[SOURCE]:
Print

Print


OCLC's FAST contains corporate names derived from LCSH.

http://www.oclc.org/research/activities/fast.html

I wrote a simple proxy to the FAST API that can be used as
reconciliation endpoint in OpenRefine.

https://github.com/lawlesst/fast-reconcile

Ted

On Mon, Sep 29, 2014 at 9:37 AM, Simon Brown <[log in to unmask]> wrote:
> You could always web scrape, or download and then search the LCNAF with
> some script that looks like:
>
> #Build query for webscraping
> query = paste("http://id.loc.gov/search/?q=", URLencode("corporate name
> here "), "&q=cs%3Ahttp%3A%2F%2Fid.loc.gov%2Fauthorities%2Fnames")
>
> #Make the call
> result = readLines(query)
>
> #Find the lines containing "Corporate Name"
> lines = grep("Corporate Name, result)
>
> #Alternatively use approximate string matching on the downloaded LCNAF data
> query <- agrep("corporate name here",LCNAF_data_here)
>
> #Parse for whatever info you want
> ...

[GIVEN DATA]:
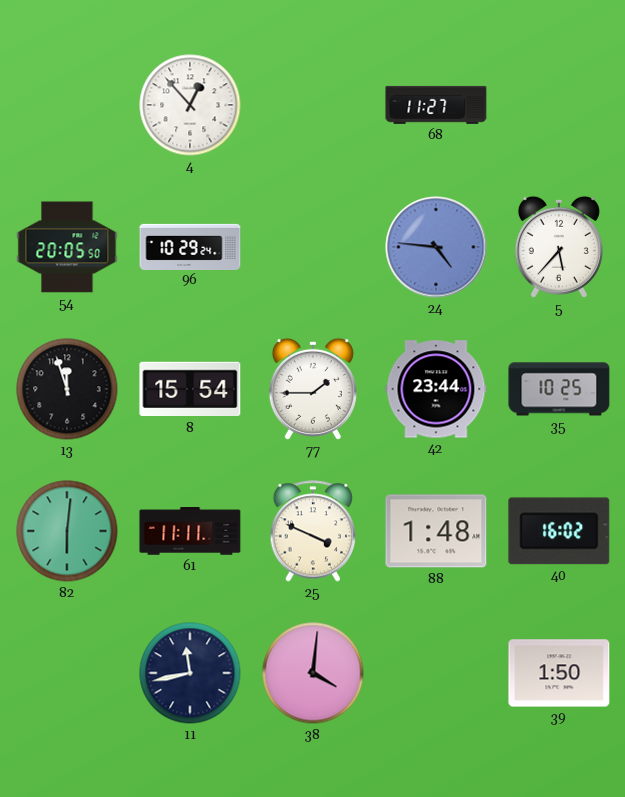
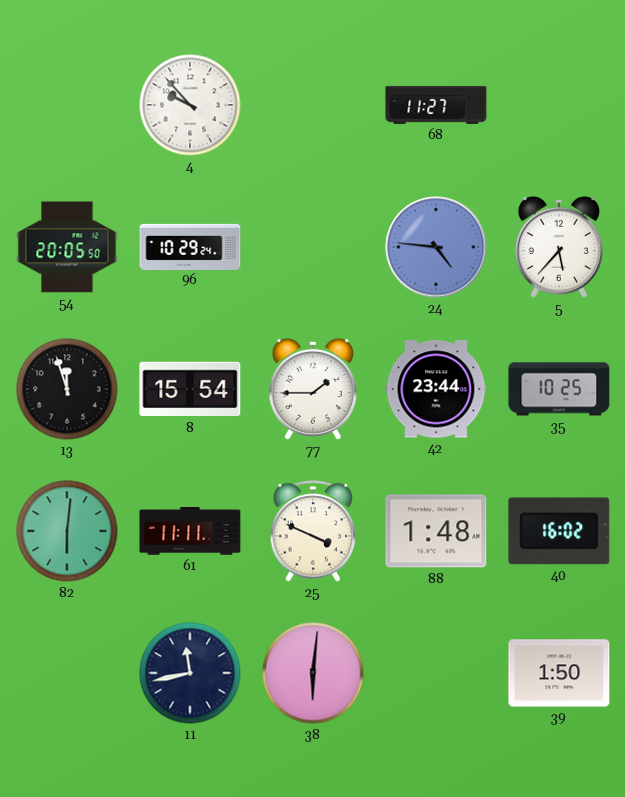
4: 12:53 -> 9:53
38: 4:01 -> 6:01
==
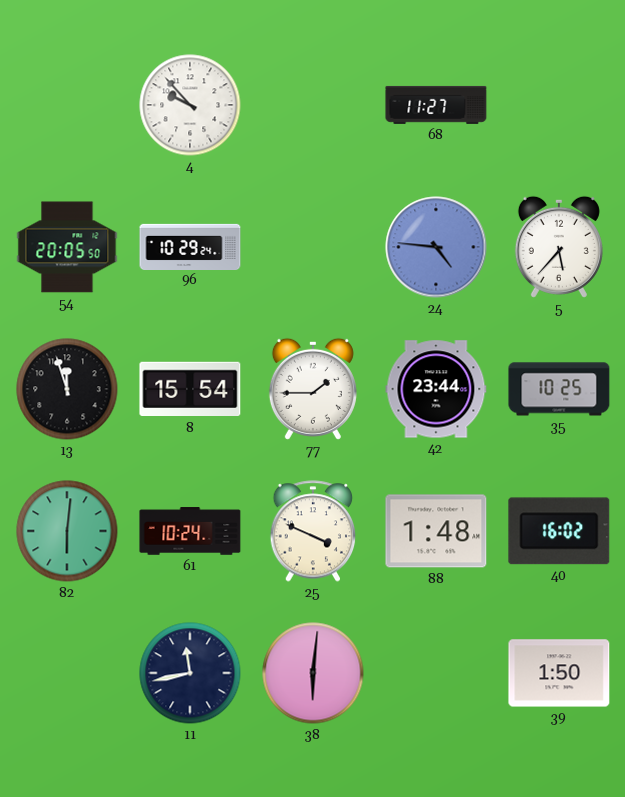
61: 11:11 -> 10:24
---
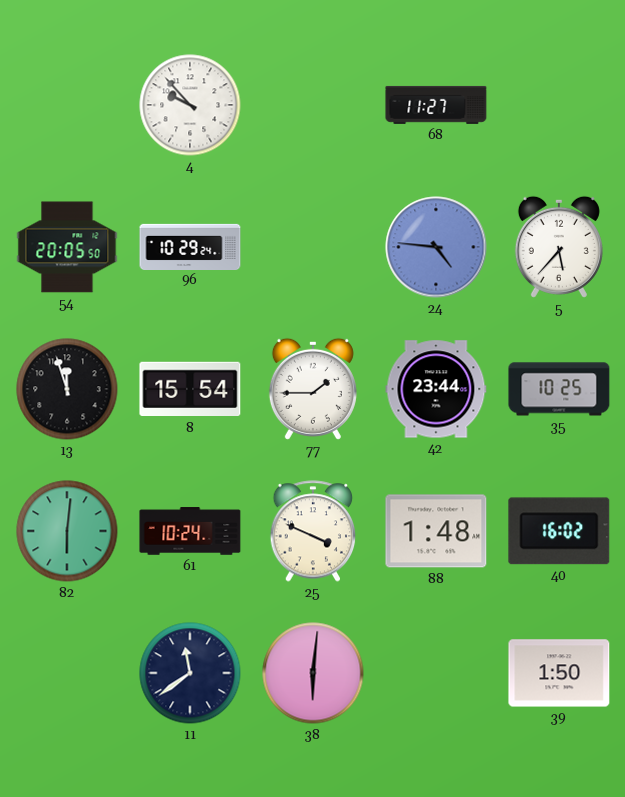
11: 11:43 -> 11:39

[GIVEN REQUEST 1]: Summarize the post about OCLC's FAST in two sentences.
[GIVEN REQUEST 2]:
Answer these from the post about OCLC's FAST:
(a) What are the corporate names in FAST derived from?
(b) Which function does the quoted script call to make the request?
(c) Which function does the script use for approximate string matching on downloaded LCNAF data?
[GIVEN REQUEST 3]:
Do these statements agree with the post about OCLC's FAST? Answer yes or no for each, quoting the words that decide it.
(a) The proxy to the FAST API can serve as a reconciliation endpoint in OpenRefine.
(b) The quoted message was sent on a Friday.
(c) The script has a step that finds lines containing "Corporate Name".

[WRITTEN RESPONSE 1]: OCLC's FAST contains corporate names derived from LCSH, and a simple proxy to the FAST API has been written so that it can be used as a reconciliation endpoint in OpenRefine. A quoted earlier message suggests web scraping, or downloading and then searching the LCNAF with a script.

[WRITTEN RESPONSE 2]:
(a) LCSH
(b) readLines
(c) agrep

[WRITTEN RESPONSE 3]:
(a) Yes: "can be used as reconciliation endpoint in OpenRefine"
(b) No: "On Mon, Sep 29, 2014"
(c) Yes: "Find the lines containing "Corporate Name""